Genuine question: at what point does the term RAG lose its meaning? Seems like LLMs work best when they have the right context, and that context must be pulled from somewhere for the LLM. But if that's RAG, then what isn't? Do you have a take on this? Been struggling to frame all this in my head, so would love some insight.
Not RAG: asking the LLM to generate using its internal weights only
RAG: providing the LLM with contextual data you’ve pulled from outside its weights that you believe relate to a query
I think parsimo2010 gave a good definition. If you're pulling context from somewhere using some search process to include as input to the LLM, I would call that RAG.

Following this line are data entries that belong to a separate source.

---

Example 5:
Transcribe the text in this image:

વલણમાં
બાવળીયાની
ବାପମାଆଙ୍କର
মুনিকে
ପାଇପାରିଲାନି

So I would not consider something like using a system prompt (which does add context, but does not involve search) would not be RAG. Also, using an LLM to generate search terms before returning query results would not be RAG because the output of the search is not input to the LLM.
I would also probably not categorize a system similar to Codebuff that just adds the entire repository as context to be RAG since there's not really a search process involved. I could see that being a bit of a grey area though.
RAG is a search step in an attempt to put relevant context into a prompt before performing inference. You are “augmenting” the prompt by “retrieving” information from a data set before giving it to an LLM to “generate” a response. The data set may be the internet, or a code base, or text files. The typical examples online uses an embedding model and a vector database for the search step, but doing a web query before inference is also RAG. Perplexity.ai is a RAG (but fairly good quality). I would argue that Codebuff’s directory tree search to find relevant files is a search step. It’s not the same as a similarity search on vector embeddings, and it’s not PageRank, but it is a search step.
Things that aren’t RAG, but are also ways to get a LLM to “know” things that it didn’t know prior:
1. Fine-tuning with your custom training data, since it modifies the model weights instead of adding context. 2. LoRA with your custom training data, since it adds a few layers on top of a foundation model. 3. Stuffing all your context into the prompt, since there is no search step being performed.